A helicopter was hovering overhead. You could see the news cameras across the street. And as we got out of the station wagon, a cordon of soldiers surrounded us. They marched, and we kind of strolled along, walking up the steps. Central is big, really built more like a college campus. The school is a couple of blocks long. A series of steps lead up to the front, which is very imposing. It was real drama going from the station wagon to the front door of the school. It probably took us four or five minutes just to walk up to the front of the steps.
Most people didn't believe Eisenhower would ever use that much force to get us back in school. I thought that that was important, but I had no idea of the importance of it beyond my particular situation. Also, we had been out of school for three weeks, so all of us were getting a little itchy about getting further behind in our course work.
Every day the troops would bring us to the school. Initially we each had a paratrooper who would wait outside the classroom to escort us to the next class, so that we were never alone. All the troop personnel at the school were white, even though the army was integrated at that time. The black men were kept back at the air force base. I've run into both black and white men who were in that 101st Airborne Division assigned to Little Rock. Each of them that I met has said how proud he was to be assigned to that duty.

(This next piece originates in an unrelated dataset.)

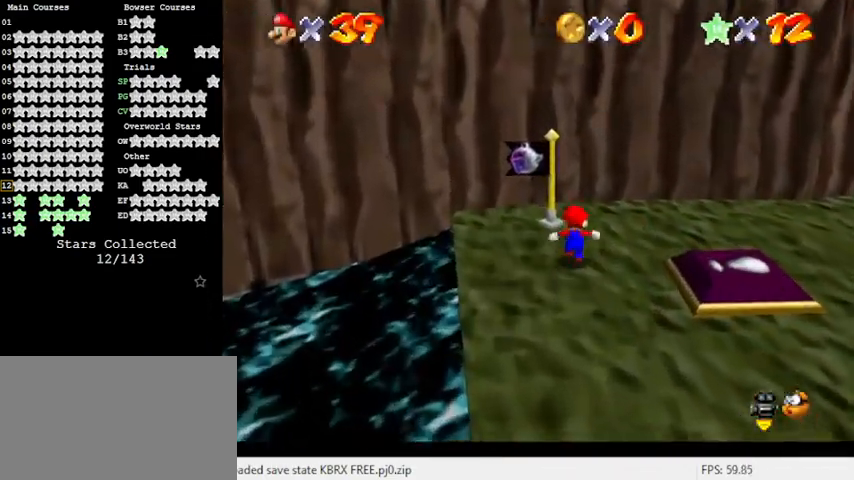
{"keys": ["a"], "events": [[100, "left", "down"], [133, "shift", "down"], [233, "shift", "up"], [267, "left", "up"], [333, "a", "down"], [433, "a", "up"], [433, "up", "up"], [500, "a", "down"]]}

The officers had sidearms in the school. The first day or so they had rifles inside the school. When Governor Faubus said Arkansas was occupied, that was true.
The army regulars and the 101st Airborne Division were withdrawn by November. Only the federalized Arkansas National Guard remained.
The first month with the troops and all of the media attention had been the point of high euphoria. In fact, conditions in the school were fairly tranquil. You had this great show of force. And also the most avid of the segregationists were boycotting classes at that point. When the segregationists realized that we weren't leaving, they started coming back. And when they came back, all hell started breaking loose. From around Thanksgiving until about March or April, it really was like having to fight hand-to-hand combat. It was trench warfare.
As they withdrew the troops from inside the corridors, you were subjected to all kinds of taunts, someone attempting to trip you, pour ink on you, in some other way ruin your clothing, and at worst, someone physically attacking you. I never had ink thrown on me. I got hit with water guns. We got calls at all times of the night—people saying they were going to have acid in the water guns and they were going to squirt it in our faces.
The biggest problems were in the halls and in physical education. In both places you had large numbers of students. The most difficult place for me was phys. ed., and that class was a requirement. The instructors just didn't want us there, and they didn't hide it a lot. When we were playing soccer or another activity, they didn't make any effort to pair you with students who were supportive. You got the feeling they deliberately put you with the most hostile kids.